译文：Gubeikou, a strategic gateway north of Beijing and an important pass of the Great Wall, was built in the Ming dynasty.
Buddhist scriptures on the rocks
译文：The economic and cultural development of Beijing was speeded up by two events — the building of the Grand Canal and the carving of Buddhist scriptures on the rocks of present-day Fangshan in Beijing’s suburbs.

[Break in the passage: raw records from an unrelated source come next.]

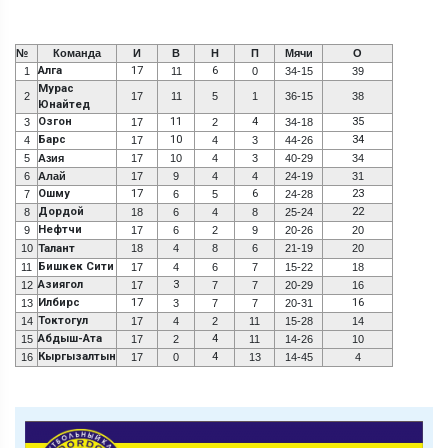
№
Команда
И
В
Н
П
Мячи
О
Алга
17
6
1
11
0
34-15
39
Мурас
2
17
11
5
1
36-15
38
Юнайтед
Озгон
11
4
35
3
17
2
34-18
Барс
10
34
4
17
4
3
44-26
5
Азия
17
10
4
3
40-29
34
6
Алай
17
9
4
4
24-19
31
Ошму
17
6
23
7
6
5
24-28
Дордой
22
8
18
6
4
8
25-24
Нефтчи
9
17
6
2
9
20-26
20
10
Талант
18
4
8
6
21-19
20
Бишкек Сити
11
17
4
6
7
15-22
18
Азиягол
3
12
17
7
7
20-29
16
Илбирс
17
16
13
3
7
7
20-31
Токтогул
14
17
4
2
11
15-28
14
Абдыш-Ата
4
15
17
2
11
14-26
10
Кыргызалтын
4
16
17
0
13
14-45
4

译文：The 1000-year-old gingko tree, about 30 meters high and seven meters in perimeter, is said to have been planted in the Liao dynasty. The Qing emperor Qianlong gave it the name of “Imperial Tree.”
The Prayer Hall
译文：The mosque has a concentrated and symmetrical layout. The main buildings include the Prayer Hall, the Minaret, the Tower for Observing the Moon, and two Stele Pavilions.
stone arch bridge
译文：It took three years to complete the Lugou Bridge, otherwise known as Marco Polo Bridge, in 1192 under Emperor Zhangzong of the Jurchen dynasty. Being 266.5 meters long and 7.5 meters wide, the stone bridge has 11 arches. Renovated under the Yuan, Ming and Qing dynasties, it was the longest stone arch bridge in North China in those days and remains the oldest one in Beijing today.
7. 简仪 abridged armilla
圭表 colossal gnomon
译文：Guo Shoujing (1231-1316), an outstanding scientist, improved on the astronomical instruments developed by his predecessors and built an “abridged armilla” for measuring equatorial and horizontal coordinates. He also built a colossal gnomon for measuring the shadow of the sun.
8. 瓷器 porcelain
青花瓷器 blue-and-white porcelain
译文：The porcelain of Dadu was among the best produced under the Yuan dynasty, typical of which was celadon or blue-and-white porcelain.
译文：There had been no hill in the Imperial Garden of the Yuan dynasty. In the early years of the Ming dynasty, the “Forbidden City” in Nanjing leaned against a hill at its back. The palace zone in Beijing was given a similar feature. The earth excavated from the moat around the Forbidden City was used to build a 49-meter-high hill in the Imperial Garden, which was called His Majesty’s Hill under the Ming and changed to the Jing Hill under the Qing.
The Nine-Dragon Wall
译文：The Nine-Dragon Wall is a glazed-tile screen wall in front of the Palace of Peace and Longevity, It rests on a sumeru base of white stone and is covered with a yellow-tiled roof in palace style. The nine huge dragons in bas-relief are playing with balls against a backdrop of sea waves. They look vigorous and come to life. The surface of the screen wall is composed of 247 glazed tiles in seven colors, adding up to 29.4 meters in width and 3.5 meters in height.
译文：Hall for Dispelling Clouds in the Summer Palace. At the center of the hall is a nine-dragon throne where Empress Dowager Cixi received greetings from Emperor Guangxu and the officials on her birthday.
译文：Between the South Lake Island and the East Causeway is the rainbow-like Seventeen-Arch Bridge on the Kunming Lake. The bridge is 150 meters long and eight meters wide. The balusters are decorated with more than 500 stone lions which differ from one another in posture.
译文：Among Beijing’s square courtyards the largest ones were the mansions of princes. Princes of the Ming dynasty would be granted vassalages scattered around the country as soon as they grew up.